Na Semana Santa, lembra-se que a dialética vida-morte-ressurreição atravessa a caminhada da humanidade. Ela vai além das religiões: tese, antítese e síntese estão no âmago de tudo o que pulsa no planeta. O cristianismo, religião oriental que se espalhou pelo ocidente, carrega esse fascinante mistério no seu próprio coração, ao afirmar que a morte não tem a última palavra.
Hoje já se entende que não é possível ficar esperando o paraíso depois de uma existência de privações. É preciso começar a construí-lo aqui e agora: “venha a nós o vosso Reino”. Para quem celebra a Páscoa, a preparação nos dias que a antecedem é plena de humanismo. O Cristo aclamado com ramos na entrada em Jerusalém, sobre um jumentinho – e não um cavalo dos reis belicosos – será o mesmo a ser repudiado dias depois, com a multidão pedindo sua crucificação. O Cristo que sua sangue na eminência do terrível sofrimento no Horto das Oliveiras – “Pai, afasta de mim esse cálice!” – é o mesmo que, horas antes, celebra a fraternura na doce partilha do pão com seus amigos fiéis. Companheiros, os que repartem o mesmo pão!
O que é a vida, então, senão sofrimento e superação, dor e alegria, medo e coragem, angústia e serenidade, morte e ressurreição? O escuro da cruz, na sexta da paixão, prenuncia a páscoa dominical, pessach, travessia de luz. Libertação de todos os cativeiros.
Assim também na história dos povos e nações, mediatizada por conjunturas sócio-políticas concretas. No Brasil de hoje, a crescente cavalgada da discriminação, da eliminação do que difere é sinal sombrio de morte. É abominável quando uma figura pública fala, altissonante, de seu ódio a indígenas e quilombolas – tratando-os como animais sem direito a território (“que nem para procriar servem”) – e às mulheres, geradas por “uma fraquejada”. O ovo da serpente do fascismo está sendo chocado quando é aplaudido por uma multidão, talvez ignorante de recentes tempos sombrios, “passagem desbotada na memória de nossas novas gerações”.
A morte entra devagarinho na vida social quando um modelo econômico, fundado no êmulo da ganância, deixa mais de 13 milhões desempregados.
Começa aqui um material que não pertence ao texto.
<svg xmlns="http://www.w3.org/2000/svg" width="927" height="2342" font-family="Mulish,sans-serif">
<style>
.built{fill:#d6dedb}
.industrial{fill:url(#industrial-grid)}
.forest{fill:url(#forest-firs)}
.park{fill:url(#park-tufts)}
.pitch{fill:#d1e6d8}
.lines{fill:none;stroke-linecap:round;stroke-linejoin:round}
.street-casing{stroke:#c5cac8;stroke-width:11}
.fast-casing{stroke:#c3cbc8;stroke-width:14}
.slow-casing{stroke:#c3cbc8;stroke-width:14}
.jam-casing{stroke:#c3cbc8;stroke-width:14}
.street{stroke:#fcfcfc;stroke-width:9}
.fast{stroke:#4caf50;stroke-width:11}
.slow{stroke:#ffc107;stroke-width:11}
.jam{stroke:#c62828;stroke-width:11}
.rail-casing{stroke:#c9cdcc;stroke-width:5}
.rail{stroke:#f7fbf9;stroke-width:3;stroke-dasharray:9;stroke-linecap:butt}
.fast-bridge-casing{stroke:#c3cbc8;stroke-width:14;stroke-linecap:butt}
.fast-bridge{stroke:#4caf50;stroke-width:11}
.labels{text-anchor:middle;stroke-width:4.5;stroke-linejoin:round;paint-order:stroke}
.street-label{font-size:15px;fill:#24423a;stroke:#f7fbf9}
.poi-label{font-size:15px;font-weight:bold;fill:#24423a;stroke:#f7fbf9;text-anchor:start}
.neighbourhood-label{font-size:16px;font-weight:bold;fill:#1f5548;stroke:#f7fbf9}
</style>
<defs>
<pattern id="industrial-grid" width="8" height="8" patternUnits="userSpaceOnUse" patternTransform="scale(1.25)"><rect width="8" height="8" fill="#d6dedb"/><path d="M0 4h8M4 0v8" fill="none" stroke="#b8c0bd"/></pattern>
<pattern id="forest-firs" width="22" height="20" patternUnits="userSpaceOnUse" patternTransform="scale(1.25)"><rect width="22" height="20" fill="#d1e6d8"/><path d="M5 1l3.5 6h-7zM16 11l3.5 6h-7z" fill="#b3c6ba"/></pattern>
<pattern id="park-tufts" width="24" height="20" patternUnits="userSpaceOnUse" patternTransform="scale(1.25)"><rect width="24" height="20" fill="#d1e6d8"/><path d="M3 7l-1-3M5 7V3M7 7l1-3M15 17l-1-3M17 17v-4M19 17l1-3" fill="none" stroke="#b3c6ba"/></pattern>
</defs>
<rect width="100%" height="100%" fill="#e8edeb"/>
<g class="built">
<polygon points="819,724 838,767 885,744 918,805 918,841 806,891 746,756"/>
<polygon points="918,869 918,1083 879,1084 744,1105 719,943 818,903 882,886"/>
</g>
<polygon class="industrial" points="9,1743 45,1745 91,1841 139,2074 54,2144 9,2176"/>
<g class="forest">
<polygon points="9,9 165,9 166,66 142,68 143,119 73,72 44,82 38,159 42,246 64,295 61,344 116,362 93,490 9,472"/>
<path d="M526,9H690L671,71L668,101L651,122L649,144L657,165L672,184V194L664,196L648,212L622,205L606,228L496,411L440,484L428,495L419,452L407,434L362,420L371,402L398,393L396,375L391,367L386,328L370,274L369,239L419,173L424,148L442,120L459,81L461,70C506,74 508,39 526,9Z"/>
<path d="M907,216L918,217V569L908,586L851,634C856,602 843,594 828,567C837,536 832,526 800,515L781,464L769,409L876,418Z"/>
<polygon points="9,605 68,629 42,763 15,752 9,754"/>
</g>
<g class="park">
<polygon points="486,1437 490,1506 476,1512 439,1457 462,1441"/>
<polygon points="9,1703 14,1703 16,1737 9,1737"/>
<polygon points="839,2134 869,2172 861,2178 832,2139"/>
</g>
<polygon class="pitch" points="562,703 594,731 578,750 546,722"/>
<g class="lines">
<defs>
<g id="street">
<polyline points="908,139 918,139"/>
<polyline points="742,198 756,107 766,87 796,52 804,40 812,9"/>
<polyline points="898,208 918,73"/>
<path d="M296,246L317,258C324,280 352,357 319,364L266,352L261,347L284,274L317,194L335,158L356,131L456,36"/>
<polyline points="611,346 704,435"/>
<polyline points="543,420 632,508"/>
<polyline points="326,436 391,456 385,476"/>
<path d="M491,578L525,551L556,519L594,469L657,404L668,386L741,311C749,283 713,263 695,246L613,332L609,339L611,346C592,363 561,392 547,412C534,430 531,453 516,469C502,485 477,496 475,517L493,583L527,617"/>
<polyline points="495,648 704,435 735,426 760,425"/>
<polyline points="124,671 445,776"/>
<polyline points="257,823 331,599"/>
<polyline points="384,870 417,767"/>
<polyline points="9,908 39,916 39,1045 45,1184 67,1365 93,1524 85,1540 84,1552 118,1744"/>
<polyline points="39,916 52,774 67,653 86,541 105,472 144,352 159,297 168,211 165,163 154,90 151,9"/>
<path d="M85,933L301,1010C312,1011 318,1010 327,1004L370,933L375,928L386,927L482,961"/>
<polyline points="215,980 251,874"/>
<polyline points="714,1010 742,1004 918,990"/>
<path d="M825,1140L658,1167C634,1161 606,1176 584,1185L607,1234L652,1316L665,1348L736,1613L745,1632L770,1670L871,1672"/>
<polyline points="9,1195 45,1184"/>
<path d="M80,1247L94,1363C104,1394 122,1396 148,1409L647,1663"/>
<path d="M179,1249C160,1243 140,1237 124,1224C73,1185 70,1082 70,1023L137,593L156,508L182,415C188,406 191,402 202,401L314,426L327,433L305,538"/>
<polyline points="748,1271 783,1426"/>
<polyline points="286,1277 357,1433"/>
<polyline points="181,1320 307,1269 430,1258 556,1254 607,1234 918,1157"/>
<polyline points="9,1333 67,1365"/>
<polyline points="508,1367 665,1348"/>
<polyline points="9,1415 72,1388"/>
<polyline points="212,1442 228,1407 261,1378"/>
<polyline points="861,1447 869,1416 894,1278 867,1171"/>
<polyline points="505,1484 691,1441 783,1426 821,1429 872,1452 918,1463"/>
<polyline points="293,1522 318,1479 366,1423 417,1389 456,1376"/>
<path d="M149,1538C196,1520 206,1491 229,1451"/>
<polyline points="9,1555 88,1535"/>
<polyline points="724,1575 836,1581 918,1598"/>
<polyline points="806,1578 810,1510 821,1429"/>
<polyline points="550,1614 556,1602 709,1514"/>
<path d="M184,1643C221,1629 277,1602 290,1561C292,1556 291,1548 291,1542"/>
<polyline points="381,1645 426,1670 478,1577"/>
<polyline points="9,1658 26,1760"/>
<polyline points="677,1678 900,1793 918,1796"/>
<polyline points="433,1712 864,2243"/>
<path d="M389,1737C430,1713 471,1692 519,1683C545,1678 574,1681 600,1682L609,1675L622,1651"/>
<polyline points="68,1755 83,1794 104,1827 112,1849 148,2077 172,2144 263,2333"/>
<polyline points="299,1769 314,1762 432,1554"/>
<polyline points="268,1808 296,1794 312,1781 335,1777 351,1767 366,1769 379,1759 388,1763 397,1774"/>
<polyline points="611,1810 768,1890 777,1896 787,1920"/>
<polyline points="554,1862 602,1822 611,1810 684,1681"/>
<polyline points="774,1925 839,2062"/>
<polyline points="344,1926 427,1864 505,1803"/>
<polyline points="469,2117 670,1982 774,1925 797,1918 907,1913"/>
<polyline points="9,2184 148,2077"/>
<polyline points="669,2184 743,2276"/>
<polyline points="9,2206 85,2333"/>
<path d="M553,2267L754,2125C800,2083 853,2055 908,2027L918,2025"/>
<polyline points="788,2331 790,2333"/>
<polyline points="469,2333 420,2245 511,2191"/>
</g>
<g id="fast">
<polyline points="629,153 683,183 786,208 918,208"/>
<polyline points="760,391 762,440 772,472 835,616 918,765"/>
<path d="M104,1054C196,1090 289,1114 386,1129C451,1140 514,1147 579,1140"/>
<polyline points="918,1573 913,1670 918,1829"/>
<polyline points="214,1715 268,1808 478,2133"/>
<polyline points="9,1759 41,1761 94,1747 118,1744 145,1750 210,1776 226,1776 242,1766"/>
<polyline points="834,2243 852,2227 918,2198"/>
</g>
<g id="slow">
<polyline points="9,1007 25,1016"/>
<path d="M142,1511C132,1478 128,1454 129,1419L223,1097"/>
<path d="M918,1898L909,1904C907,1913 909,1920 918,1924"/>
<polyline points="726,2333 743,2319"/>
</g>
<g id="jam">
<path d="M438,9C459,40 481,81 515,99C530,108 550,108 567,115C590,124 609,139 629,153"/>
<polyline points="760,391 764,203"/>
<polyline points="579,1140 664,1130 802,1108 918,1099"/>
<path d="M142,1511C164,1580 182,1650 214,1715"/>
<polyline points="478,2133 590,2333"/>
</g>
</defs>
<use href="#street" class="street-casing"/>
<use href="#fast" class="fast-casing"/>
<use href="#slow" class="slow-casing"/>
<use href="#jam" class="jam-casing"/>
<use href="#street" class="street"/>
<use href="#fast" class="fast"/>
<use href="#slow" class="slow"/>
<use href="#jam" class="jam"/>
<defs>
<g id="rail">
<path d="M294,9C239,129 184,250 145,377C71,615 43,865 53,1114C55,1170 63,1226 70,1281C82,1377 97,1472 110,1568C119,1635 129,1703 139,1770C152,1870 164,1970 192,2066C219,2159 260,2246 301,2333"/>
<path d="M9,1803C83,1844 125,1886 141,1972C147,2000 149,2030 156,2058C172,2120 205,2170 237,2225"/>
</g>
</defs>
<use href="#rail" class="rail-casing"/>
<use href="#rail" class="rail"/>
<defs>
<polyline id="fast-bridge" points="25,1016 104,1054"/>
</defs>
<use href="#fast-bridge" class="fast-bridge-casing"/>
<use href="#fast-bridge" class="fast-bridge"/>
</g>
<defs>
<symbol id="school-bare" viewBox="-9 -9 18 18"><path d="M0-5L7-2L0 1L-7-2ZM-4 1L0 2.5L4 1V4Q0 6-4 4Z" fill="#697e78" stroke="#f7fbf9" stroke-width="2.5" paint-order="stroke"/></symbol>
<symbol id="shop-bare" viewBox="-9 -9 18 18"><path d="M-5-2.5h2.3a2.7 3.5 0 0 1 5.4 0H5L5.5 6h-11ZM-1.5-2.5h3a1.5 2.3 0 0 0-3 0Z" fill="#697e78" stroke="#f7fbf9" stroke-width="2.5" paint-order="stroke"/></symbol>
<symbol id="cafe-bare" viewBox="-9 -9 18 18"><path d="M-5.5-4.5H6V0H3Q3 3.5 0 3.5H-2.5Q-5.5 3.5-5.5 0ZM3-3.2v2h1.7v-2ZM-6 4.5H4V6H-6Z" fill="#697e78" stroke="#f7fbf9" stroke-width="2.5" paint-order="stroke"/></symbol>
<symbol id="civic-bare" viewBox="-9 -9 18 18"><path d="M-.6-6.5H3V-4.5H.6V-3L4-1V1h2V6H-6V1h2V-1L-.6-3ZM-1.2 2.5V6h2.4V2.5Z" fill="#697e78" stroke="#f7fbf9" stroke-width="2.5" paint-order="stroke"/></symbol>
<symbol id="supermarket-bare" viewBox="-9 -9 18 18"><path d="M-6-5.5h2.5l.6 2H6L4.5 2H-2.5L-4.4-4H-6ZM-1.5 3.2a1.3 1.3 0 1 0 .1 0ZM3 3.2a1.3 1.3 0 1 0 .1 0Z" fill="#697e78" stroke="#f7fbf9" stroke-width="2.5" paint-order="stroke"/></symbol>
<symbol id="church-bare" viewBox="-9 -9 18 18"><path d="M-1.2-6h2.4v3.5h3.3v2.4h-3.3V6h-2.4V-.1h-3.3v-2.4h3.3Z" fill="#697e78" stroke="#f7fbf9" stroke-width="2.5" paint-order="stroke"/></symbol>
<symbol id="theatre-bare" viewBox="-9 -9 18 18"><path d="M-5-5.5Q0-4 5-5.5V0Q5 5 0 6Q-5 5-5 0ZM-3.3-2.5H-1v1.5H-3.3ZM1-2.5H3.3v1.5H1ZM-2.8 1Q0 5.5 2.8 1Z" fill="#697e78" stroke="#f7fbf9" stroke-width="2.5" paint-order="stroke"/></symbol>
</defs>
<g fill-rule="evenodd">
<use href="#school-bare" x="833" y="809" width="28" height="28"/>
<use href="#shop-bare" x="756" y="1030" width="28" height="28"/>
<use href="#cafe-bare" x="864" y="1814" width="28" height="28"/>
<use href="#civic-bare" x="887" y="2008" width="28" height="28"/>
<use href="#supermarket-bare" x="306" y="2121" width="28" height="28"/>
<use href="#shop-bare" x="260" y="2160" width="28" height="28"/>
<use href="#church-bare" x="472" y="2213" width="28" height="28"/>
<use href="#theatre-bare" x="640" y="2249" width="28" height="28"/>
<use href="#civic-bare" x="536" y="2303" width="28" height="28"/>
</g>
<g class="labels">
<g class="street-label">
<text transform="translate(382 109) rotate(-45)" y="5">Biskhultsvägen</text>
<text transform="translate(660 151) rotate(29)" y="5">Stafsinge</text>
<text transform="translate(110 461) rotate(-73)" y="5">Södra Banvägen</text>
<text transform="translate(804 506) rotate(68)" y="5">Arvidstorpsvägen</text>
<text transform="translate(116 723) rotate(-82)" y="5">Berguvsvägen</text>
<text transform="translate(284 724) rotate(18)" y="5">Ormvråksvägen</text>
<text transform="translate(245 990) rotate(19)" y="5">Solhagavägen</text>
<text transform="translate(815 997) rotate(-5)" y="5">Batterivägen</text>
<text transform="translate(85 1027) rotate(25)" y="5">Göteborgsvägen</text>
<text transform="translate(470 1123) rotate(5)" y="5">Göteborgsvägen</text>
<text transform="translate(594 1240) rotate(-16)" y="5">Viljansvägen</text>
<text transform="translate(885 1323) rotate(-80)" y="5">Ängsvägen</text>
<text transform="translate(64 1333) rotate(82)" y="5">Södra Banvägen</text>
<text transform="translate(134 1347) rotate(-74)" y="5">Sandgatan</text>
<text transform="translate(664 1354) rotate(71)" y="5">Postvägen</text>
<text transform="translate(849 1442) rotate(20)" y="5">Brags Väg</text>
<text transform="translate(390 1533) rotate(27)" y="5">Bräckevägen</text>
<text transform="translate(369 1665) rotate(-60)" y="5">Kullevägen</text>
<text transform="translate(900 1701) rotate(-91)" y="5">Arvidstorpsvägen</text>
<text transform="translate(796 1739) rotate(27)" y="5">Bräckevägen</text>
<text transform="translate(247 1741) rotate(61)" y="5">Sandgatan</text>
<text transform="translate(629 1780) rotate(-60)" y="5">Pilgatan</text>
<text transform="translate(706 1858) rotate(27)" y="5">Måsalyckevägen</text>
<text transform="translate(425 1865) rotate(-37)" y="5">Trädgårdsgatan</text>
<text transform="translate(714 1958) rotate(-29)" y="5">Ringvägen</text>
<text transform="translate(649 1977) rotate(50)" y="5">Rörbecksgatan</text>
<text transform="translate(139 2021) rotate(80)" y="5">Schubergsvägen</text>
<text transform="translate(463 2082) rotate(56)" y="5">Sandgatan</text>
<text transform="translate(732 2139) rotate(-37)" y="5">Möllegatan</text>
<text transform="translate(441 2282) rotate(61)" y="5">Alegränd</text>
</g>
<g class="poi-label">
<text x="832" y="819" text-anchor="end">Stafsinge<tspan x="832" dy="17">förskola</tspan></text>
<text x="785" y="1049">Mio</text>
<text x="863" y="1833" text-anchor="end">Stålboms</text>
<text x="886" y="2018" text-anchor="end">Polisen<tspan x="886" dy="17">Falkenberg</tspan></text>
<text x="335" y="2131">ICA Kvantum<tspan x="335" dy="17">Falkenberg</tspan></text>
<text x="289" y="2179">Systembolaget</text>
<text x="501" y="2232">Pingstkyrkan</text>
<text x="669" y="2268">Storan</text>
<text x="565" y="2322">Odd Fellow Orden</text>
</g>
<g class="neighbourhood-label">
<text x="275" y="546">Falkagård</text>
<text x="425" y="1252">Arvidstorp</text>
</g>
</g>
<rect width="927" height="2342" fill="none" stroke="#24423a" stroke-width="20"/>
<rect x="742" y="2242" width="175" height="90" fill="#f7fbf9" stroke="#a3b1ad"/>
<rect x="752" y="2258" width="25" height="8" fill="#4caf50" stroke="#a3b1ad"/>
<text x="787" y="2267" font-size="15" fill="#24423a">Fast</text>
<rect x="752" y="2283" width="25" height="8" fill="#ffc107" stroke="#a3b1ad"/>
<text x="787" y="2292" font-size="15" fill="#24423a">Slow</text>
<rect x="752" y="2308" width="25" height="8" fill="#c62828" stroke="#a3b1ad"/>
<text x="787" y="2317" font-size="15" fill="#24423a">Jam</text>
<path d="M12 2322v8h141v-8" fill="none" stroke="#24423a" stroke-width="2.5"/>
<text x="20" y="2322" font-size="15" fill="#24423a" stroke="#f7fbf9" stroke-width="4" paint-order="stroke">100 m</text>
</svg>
Ou quando o poder público, quebrado por desonerações a grandes empresas e pelo roubo dos gestores, se mostra incapaz de prestar os serviços básicos de saúde, saneamento, educação, moradia e locomoção à maioria dos cidadãos. O véu da morte também cobre um sistema político agonizante, sustentado até então pelo poder dissolvente do dinheiro, no qual as maiorias sociais não conseguem representação.
A Páscoa – dos ateus, da cosmovisão afro e nativa, dos cristãos, judeus, muçulmanos, budistas e adeptos de todos os credos – só chegará para quem se empenhar em gastar sua vida enfrentando as forças da morte, e agregando mais vida à sociedade, para torná-la menos injusta.
O ovo, de energético chocolate, muito além do consumismo, tem enorme simbolismo, que Adélia Prado destaca: “túrgido de promessa, guarda um sol ocluso: o que vai viver, espera”. Que, removida a pedra do túmulo, possa emergir um humanismo radical.